Yea it's been butchering relatively easy to moderate tasks for me even with reasoning set to high. I am hoping it's just tuning that needs to be done since they've had to port it to a novel architecture.

If instead the model is performing worse due to how much they had to shrink it just so it will fit on Cerebras hardware, then we might be in for a long wait for the next gen of ginormous chips.

Agree w/ you on the model's tendency to butcher things. Performance wise, this almost feels like the GPT-OSS model.

I need to incorporate "risk of major failure" into bluey bench. Spark is a dangerous model. It doesnt strongly internalize the consequences of the commands that it runs, even on xhigh. As a result I'm observing a high tendency to run destructive commands.

For instance, I asked it to assign random numbers to the filename of the videos in my folder to run the bm. It accidentally deleted the files on most of the runs. The funniest part about it is that it comes back to you within a few seconds and says something like "Whoops, I have to keep it real, I just deleted the files in your folder."

Ouch, at least it fesses up. I ran into problems with it first refusing to use git "because of system-level rules in the session". Then later it randomly amended a commit and force pushed it because it made a dumb mistake. I guess it was embarassed.

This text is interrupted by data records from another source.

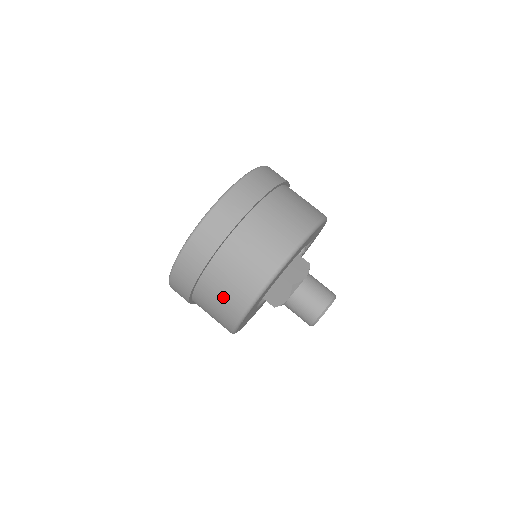
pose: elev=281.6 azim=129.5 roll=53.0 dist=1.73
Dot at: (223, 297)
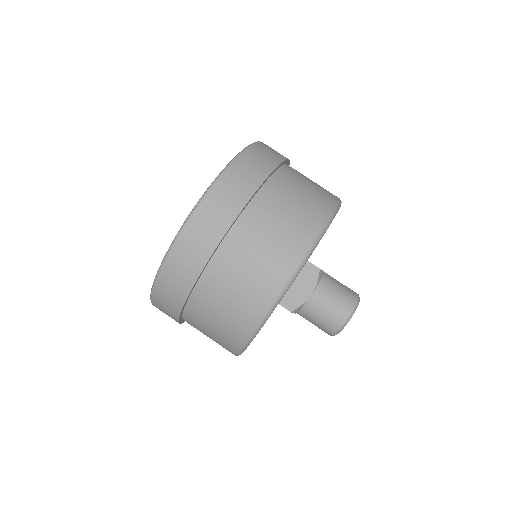
Dot at: (264, 253)
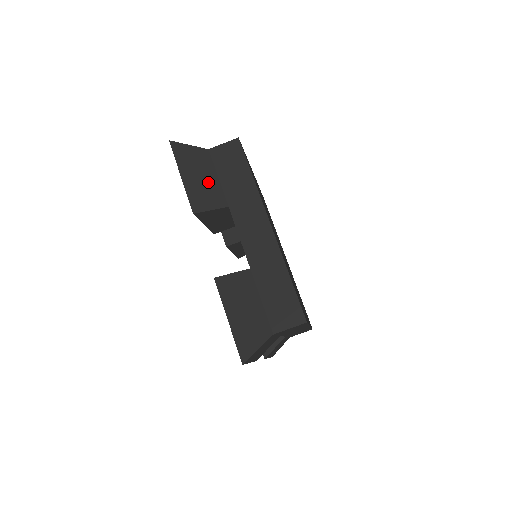
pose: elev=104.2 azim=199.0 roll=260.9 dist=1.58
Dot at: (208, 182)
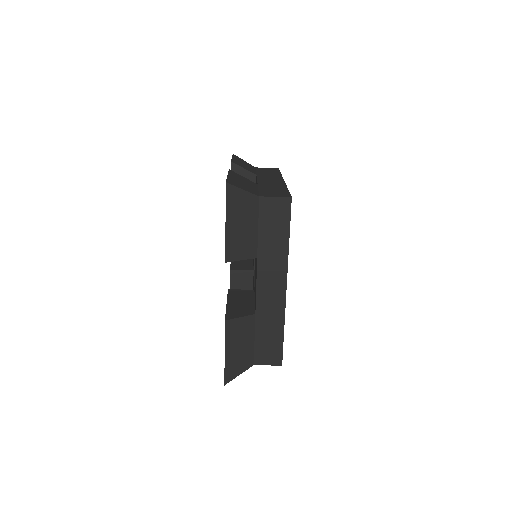
Dot at: (248, 167)
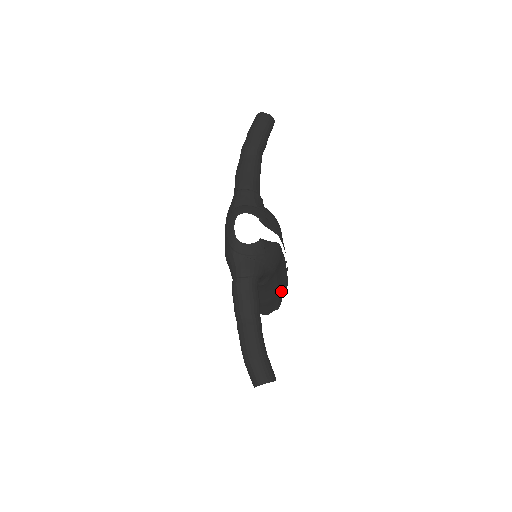
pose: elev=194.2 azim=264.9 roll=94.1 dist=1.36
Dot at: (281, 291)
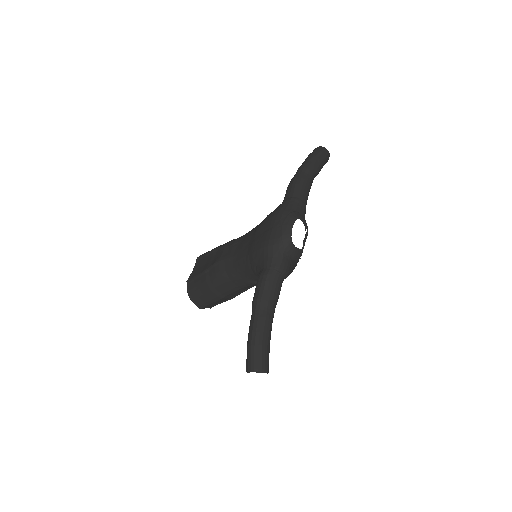
Dot at: occluded
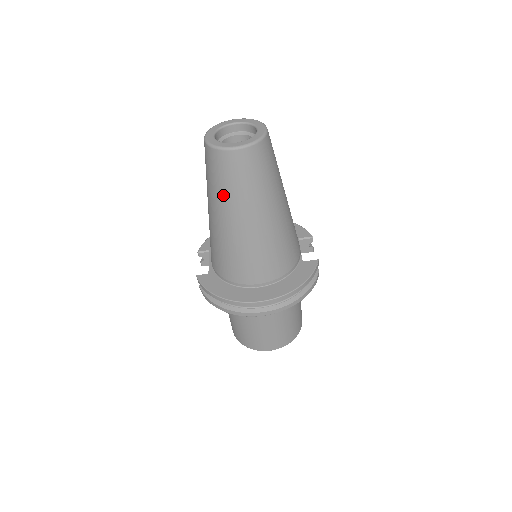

> If instead the model is performing worse due to how much they had to shrink it just so it will fit on Cerebras hardware

They really should have just named it gpt-5.3-codex-mini (served by Cerebras). It would have made it clear what this model really is.

Not if you're suggesting that "(served by Cerebras)" should be part of the name. They're partnering with Cerebras and providing a layer of value. Also, OpenAI is "serving" you the model.

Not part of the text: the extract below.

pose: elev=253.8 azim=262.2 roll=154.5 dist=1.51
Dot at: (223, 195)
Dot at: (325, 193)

We don't know how they integrate with Cerebras hardware, but typically you'd pay a few million dollars to get the hardware in your own datacenter. So no, "served by Cerebras" is confusing and misleading.

Also "mini" is confusing because it's not analagous to gpt-5.1-codex vs gpt-5.1-codex-mini. Gpt-5.3-codex-spark is a unique, _experimental_ offering that doesn't fit the existing naming suffixes.

I don't understand what's wrong with "spark". It's friendly and evokes a sense of something novel, which is perfect.

If you want to know more about the model, read the first paragraph of the article. That information doesn't need to be hardcoded into the model name indefinitely. I don't see any "gpt-5.3-codex-nvidia" models.

Uh, that paragraph translated from "marketing bullshit" into "engineer" would be "we distilled the big gpt-5.3-codex model into a smaller size that fits on the 44GB of SRAM of a Cerebras WSE-3 multiplied by whatever tensor parallel or layer parallel grouping they're doing".

(Cerebras runs llama-3.3 70b on 4 WSE-3 units with layer parallelism, for example).

> Also "mini" is confusing because it's not analagous to gpt-5.1-codex vs gpt-5.1-codex-mini. Gpt-5.3-codex-spark is a unique, _experimental_ offering that doesn't fit the existing naming suffixes.

That's basically exactly what gpt-5.3-codex-mini would be.

So perhaps OpenAI intentionally picked the model's layer param count, MoE expert size, etc to fit onto the Cerebras machines. That's like saying "the DVD producer optimized this movie for you" (they just cropped and cut it down to 4.7GB so it would fit on a DVD).

I'm underselling it a little bit, because it takes a bit more work than that to get models to run on Cerebras hardware (because they're so weird and un-GPU-like), but honestly if Cerebras can get Llama 3.1 405b or GLM 4.7 running on their own chips, it's not that much harder to have Cerebras get gpt-5.3-codex-mini running.